Search code examples
scalarddsequencefile

Scala not able to save as sequence file in RDD, as per doc it is allowed


I am using Spark 1.6, as per the official doc it is allowed to save a RDD to sequence file format, however I notice for my RDD textFile:

scala> textFile.saveAsSequenceFile("products_sequence")
<console>:30: error: value saveAsSequenceFile is not a member of org.apache.spark.rdd.RDD[String]

I googled and found similar discussions seem to suggest this works in pyspark. Is my understanding to the official doc wrong? Can saveAsSequenceFile() be used in Scala?


Solution

  • The saveAsSequenceFile is only available when you have key value pairs in the RDD. The reason for this is that it is defined in PairRDDFunctions

    https://spark.apache.org/docs/2.1.1/api/scala/index.html#org.apache.spark.rdd.PairRDDFunctions

    You can see that the API definition takes a K and a V.

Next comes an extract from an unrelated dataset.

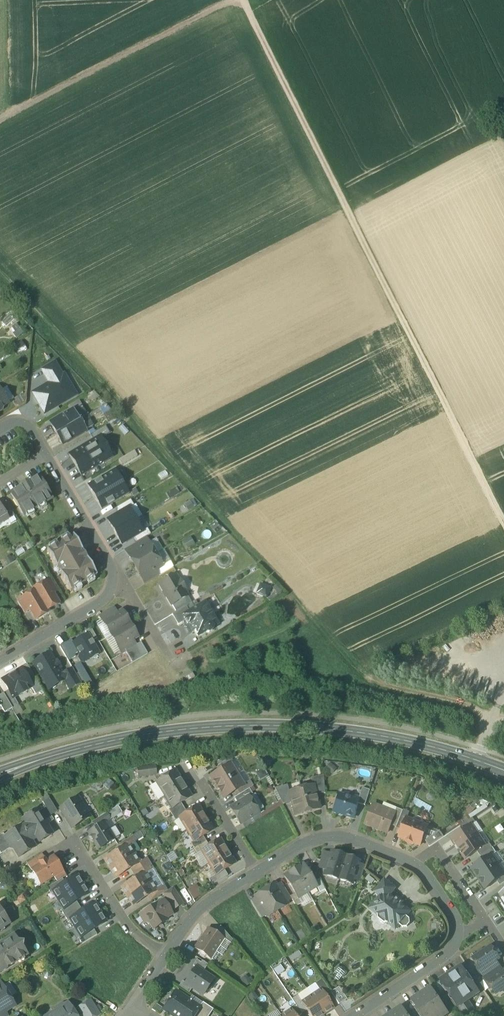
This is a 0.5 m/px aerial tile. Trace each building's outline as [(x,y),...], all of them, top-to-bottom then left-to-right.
[(43,370),(50,384),(62,377),(55,363),(43,370)] [(57,406),(76,396),(64,376),(62,377),(50,384),(33,393),(44,413),(45,413),(57,406)] [(60,412),(57,406),(45,413),(48,419),(60,412)] [(101,409),(110,422),(115,419),(106,406),(101,409)] [(73,411),(50,424),(56,434),(79,421),(73,411)] [(79,421),(56,434),(62,445),(85,431),(79,421)] [(128,432),(122,426),(118,429),(124,436),(128,432)] [(90,436),(93,441),(100,437),(101,439),(110,434),(105,427),(90,436)] [(81,476),(112,458),(101,439),(100,437),(93,441),(68,455),(81,476)] [(119,461),(122,466),(137,457),(134,452),(119,461)] [(101,510),(129,494),(115,470),(87,486),(101,510)] [(38,477),(27,484),(27,483),(22,486),(22,487),(10,494),(23,516),(52,500),(38,477)] [(115,510),(118,515),(128,508),(134,505),(131,500),(115,510)] [(12,514),(5,502),(0,506),(7,517),(12,514)] [(0,506),(0,525),(14,516),(12,514),(7,517),(0,506)] [(108,521),(115,532),(135,520),(128,508),(118,515),(108,521)] [(143,532),(135,520),(115,532),(122,544),(132,539),(143,532)] [(143,532),(132,539),(135,544),(139,541),(151,535),(147,529),(143,532)] [(73,535),(47,551),(70,592),(97,576),(73,535)] [(135,544),(125,550),(128,555),(142,547),(139,541),(135,544)] [(128,555),(135,567),(156,555),(149,543),(142,547),(128,555)] [(156,555),(135,567),(142,579),(156,570),(162,567),(156,555)] [(156,570),(142,579),(145,584),(159,576),(156,570)] [(181,581),(179,582),(175,576),(170,579),(166,577),(165,582),(160,585),(172,606),(187,597),(187,596),(184,590),(185,589),(181,581)] [(58,591),(51,580),(46,583),(52,594),(58,591)] [(46,583),(33,590),(34,592),(35,591),(46,611),(47,611),(58,604),(52,594),(46,583)] [(257,594),(267,598),(272,588),(262,583),(257,594)] [(34,592),(23,598),(29,610),(35,620),(48,613),(47,611),(46,611),(35,591),(34,592)] [(187,597),(172,606),(176,612),(176,613),(186,607),(192,603),(187,597)] [(23,598),(17,601),(24,613),(29,610),(23,598)] [(189,612),(180,617),(183,622),(186,627),(188,625),(192,632),(194,631),(198,637),(206,632),(209,633),(212,631),(213,628),(214,627),(208,617),(212,615),(205,603),(189,612)] [(186,607),(176,613),(176,612),(172,615),(178,625),(183,622),(180,617),(189,612),(186,607)] [(113,608),(100,617),(103,623),(117,615),(117,614),(113,608)] [(117,615),(103,623),(111,635),(130,624),(122,611),(117,614),(117,615)] [(130,624),(111,635),(118,648),(132,640),(137,637),(130,624)] [(97,639),(91,629),(85,632),(87,635),(88,635),(92,642),(97,639)] [(87,635),(73,644),(80,655),(79,658),(81,661),(85,662),(89,660),(89,657),(98,652),(92,642),(88,635),(87,635)] [(132,640),(118,648),(122,654),(126,652),(136,646),(132,640)] [(136,646),(126,652),(132,663),(148,654),(141,643),(136,646)] [(57,662),(55,663),(49,654),(46,656),(44,655),(42,656),(42,658),(40,659),(39,658),(37,659),(37,661),(33,663),(47,686),(55,682),(57,684),(59,685),(63,682),(65,681),(62,675),(58,669),(60,668),(57,662)] [(28,679),(22,669),(2,681),(8,691),(13,698),(14,697),(18,695),(19,696),(27,691),(26,690),(31,687),(32,687),(28,679)] [(72,669),(62,675),(65,681),(63,682),(69,691),(81,684),(72,669)] [(43,691),(34,676),(28,679),(32,687),(31,687),(36,695),(43,691)] [(13,698),(8,691),(3,694),(12,709),(18,706),(14,697),(13,698)] [(0,696),(0,705),(1,707),(5,714),(12,709),(3,694),(0,696)] [(228,759),(218,766),(221,771),(230,765),(231,766),(233,764),(230,759),(228,759)] [(221,771),(211,777),(218,787),(237,775),(231,766),(230,765),(221,771)] [(155,767),(138,769),(139,776),(156,774),(155,767)] [(175,771),(156,783),(165,796),(184,785),(175,771)] [(237,775),(218,787),(224,797),(234,791),(243,786),(243,785),(237,775)] [(323,776),(311,778),(313,786),(314,786),(316,795),(325,793),(323,776)] [(249,781),(243,785),(243,786),(234,791),(237,796),(249,789),(253,787),(249,781)] [(156,783),(150,787),(158,801),(165,796),(156,783)] [(184,785),(165,796),(172,808),(181,803),(191,797),(184,785)] [(287,785),(275,789),(283,805),(291,803),(289,793),(287,785)] [(313,786),(301,789),(307,813),(320,809),(316,795),(314,786),(313,786)] [(363,788),(359,799),(360,799),(358,804),(365,806),(370,791),(363,788)] [(237,796),(234,798),(238,804),(249,797),(249,798),(253,796),(249,789),(237,796)] [(289,793),(291,803),(295,816),(307,813),(301,789),(289,793)] [(345,797),(338,794),(332,812),(346,817),(346,815),(354,818),(358,804),(360,799),(359,799),(352,797),(349,799),(346,798),(345,797)] [(238,804),(231,809),(240,824),(258,813),(249,798),(249,797),(238,804)] [(57,812),(49,799),(42,803),(51,816),(57,812)] [(78,799),(61,809),(72,828),(89,817),(78,799)] [(181,803),(172,808),(169,810),(172,816),(184,808),(181,803)] [(395,814),(373,805),(366,824),(388,833),(391,826),(395,814)] [(51,816),(44,806),(40,809),(48,823),(53,820),(51,816)] [(187,813),(179,818),(180,818),(187,830),(206,818),(198,806),(187,813)] [(184,808),(172,816),(175,821),(180,818),(179,818),(187,813),(184,808)] [(32,817),(25,821),(24,819),(23,819),(26,824),(21,827),(22,829),(15,834),(14,831),(5,836),(5,837),(12,848),(14,849),(19,857),(35,847),(30,839),(31,836),(34,834),(39,842),(52,834),(46,825),(48,823),(40,809),(30,815),(32,817)] [(403,811),(397,809),(395,814),(391,826),(397,828),(403,811)] [(106,814),(92,822),(96,829),(105,824),(110,820),(106,814)] [(206,818),(187,830),(194,841),(194,842),(203,837),(213,830),(206,818)] [(473,818),(460,827),(463,832),(472,826),(476,824),(473,818)] [(427,827),(407,819),(399,838),(420,846),(427,827)] [(105,824),(96,829),(88,834),(98,849),(114,839),(105,824)] [(463,832),(452,839),(458,849),(478,836),(472,826),(463,832)] [(440,831),(425,841),(429,847),(444,837),(440,831)] [(0,835),(0,853),(1,854),(11,848),(12,848),(5,837),(5,836),(3,833),(0,835)] [(132,836),(117,846),(120,851),(129,845),(129,846),(136,842),(132,836)] [(478,836),(458,849),(465,859),(477,852),(485,846),(485,845),(478,836)] [(203,837),(194,842),(194,841),(191,843),(194,849),(206,842),(203,837)] [(209,847),(201,852),(202,852),(209,863),(227,852),(220,840),(209,847)] [(194,849),(192,850),(196,855),(202,852),(201,852),(209,847),(206,842),(194,849)] [(485,846),(477,852),(480,856),(493,848),(489,843),(485,845),(485,846)] [(120,851),(105,860),(110,869),(134,854),(129,846),(129,845),(120,851)] [(493,848),(480,856),(483,861),(492,856),(496,853),(493,848)] [(227,852),(209,863),(216,875),(224,870),(235,864),(227,852)] [(326,870),(324,876),(352,885),(354,879),(359,865),(360,862),(332,853),(331,856),(326,870)] [(42,854),(26,863),(31,871),(32,871),(32,870),(40,865),(39,863),(44,859),(44,860),(45,859),(42,854)] [(134,854),(110,869),(115,878),(131,868),(140,863),(139,862),(134,854)] [(324,854),(319,868),(326,870),(331,856),(324,854)] [(483,861),(472,869),(478,879),(498,866),(492,856),(483,861)] [(53,857),(45,862),(44,860),(44,859),(39,863),(40,865),(32,870),(32,871),(41,885),(54,877),(62,871),(53,857)] [(146,858),(139,862),(140,863),(131,868),(134,873),(149,864),(146,858)] [(149,864),(134,873),(137,878),(146,873),(153,869),(149,864)] [(303,865),(294,871),(308,893),(317,888),(303,865)] [(365,867),(359,865),(354,879),(361,881),(365,867)] [(478,879),(485,889),(497,881),(503,877),(503,874),(498,866),(478,879)] [(62,871),(54,877),(57,882),(66,876),(63,870),(62,871)] [(224,870),(216,875),(209,880),(212,885),(228,876),(224,870)] [(308,893),(294,871),(284,876),(295,894),(298,899),(308,893)] [(137,878),(122,888),(127,897),(151,882),(146,873),(137,878)] [(77,902),(88,895),(77,877),(66,884),(53,892),(64,910),(77,902)] [(53,892),(66,884),(63,879),(47,889),(50,894),(53,892)] [(319,879),(314,882),(317,888),(320,893),(325,890),(319,879)] [(151,882),(127,897),(133,906),(148,896),(157,891),(157,890),(151,882)] [(393,891),(383,883),(376,892),(381,897),(385,900),(389,896),(393,891)] [(189,888),(194,899),(203,894),(198,884),(189,888)] [(291,899),(282,884),(277,887),(276,887),(286,902),(291,899)] [(275,885),(265,891),(277,911),(288,905),(286,902),(276,887),(277,887),(275,885)] [(163,886),(157,890),(157,891),(148,896),(151,901),(164,894),(167,892),(163,886)] [(182,904),(172,888),(167,892),(164,894),(167,899),(173,909),(182,904)] [(277,911),(265,891),(255,897),(256,900),(266,915),(267,918),(277,911)] [(295,894),(290,897),(296,907),(301,904),(298,899),(295,894)] [(389,896),(385,900),(381,897),(370,909),(378,915),(381,915),(388,920),(388,923),(395,929),(399,925),(403,928),(407,927),(410,924),(409,919),(406,917),(409,912),(389,896)] [(167,899),(157,905),(144,913),(149,921),(154,929),(167,921),(165,918),(172,914),(169,911),(173,909),(167,899)] [(266,915),(256,900),(251,903),(260,918),(266,915)] [(65,916),(80,907),(77,902),(64,910),(62,911),(65,916)] [(94,930),(107,922),(96,905),(83,912),(71,920),(82,938),(94,930)] [(71,920),(83,912),(80,907),(65,916),(68,921),(71,920)] [(9,925),(0,910),(0,930),(9,925)] [(149,921),(144,913),(139,916),(144,924),(149,921)] [(232,941),(222,928),(217,935),(224,939),(230,944),(232,941)] [(217,935),(208,929),(195,949),(210,959),(211,959),(214,961),(219,954),(215,952),(224,939),(217,935)] [(97,934),(94,930),(82,938),(79,939),(82,944),(97,934)] [(0,945),(0,973),(18,961),(18,960),(23,957),(23,958),(27,956),(22,947),(22,944),(18,942),(14,936),(0,945)] [(491,947),(484,952),(481,951),(478,953),(478,956),(473,959),(480,970),(481,971),(496,961),(499,959),(491,947)] [(197,969),(203,973),(209,966),(199,959),(193,966),(197,969)] [(496,961),(481,971),(480,970),(478,971),(483,978),(499,967),(496,961)] [(461,967),(440,981),(458,1008),(458,1007),(468,1001),(479,994),(461,967)] [(499,967),(483,978),(487,984),(488,983),(488,982),(503,972),(499,967)] [(204,996),(215,981),(203,973),(197,969),(186,984),(192,988),(204,996)] [(488,982),(488,983),(496,994),(501,991),(503,991),(503,971),(503,972),(488,982)] [(331,994),(322,980),(315,984),(319,991),(321,989),(326,997),(331,994)] [(188,993),(192,988),(186,984),(183,981),(179,987),(188,993)] [(5,1012),(15,1006),(3,987),(2,986),(0,987),(0,1015),(5,1012)] [(430,988),(412,1000),(422,1015),(446,1015),(448,1014),(430,988)] [(326,997),(321,989),(319,991),(311,996),(324,1015),(334,1008),(326,997)] [(176,992),(170,1000),(169,1000),(169,1001),(163,1010),(173,1015),(194,1015),(200,1008),(199,1008),(191,1002),(191,1001),(190,1001),(176,992)] [(302,1003),(297,996),(292,999),(295,1005),(302,1014),(307,1011),(301,1003),(302,1003)] [(301,1003),(307,1011),(310,1015),(322,1015),(324,1015),(311,996),(302,1003),(301,1003)] [(78,1009),(82,1015),(97,1015),(99,1015),(90,1001),(78,1009)] [(468,1001),(458,1007),(464,1015),(474,1009),(468,1001)] [(203,1003),(199,1008),(200,1008),(194,1015),(209,1015),(213,1010),(203,1003)] [(59,1007),(57,1009),(56,1011),(54,1013),(56,1015),(75,1015),(68,1004),(66,1005),(64,1005),(61,1006),(59,1007)] [(295,1005),(291,1008),(291,1010),(296,1015),(299,1015),(302,1014),(295,1005)] [(401,1007),(388,1015),(407,1015),(401,1007)]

    if you change your code above to

    import org.apache.spark.SparkContext
    import org.apache.spark.SparkConf
    import org.apache.spark.rdd._
    
    object SequeneFile extends App {
       val conf = new SparkConf().setAppName("sequenceFile").setMaster("local[1]")
       val sc = new SparkContext(conf)
       val rdd : RDD[(String, String)] = sc.parallelize(List(("foo", "foo1"), ("bar", "bar1"), ("baz", "baz1")))
       rdd.saveAsSequenceFile("foo.seq")
       sc.stop()
    }
    

    This works perfectly and you will get foo.seq file. The reason why the above works is because we have an RDD which is a key value pair and not just a RDD[String].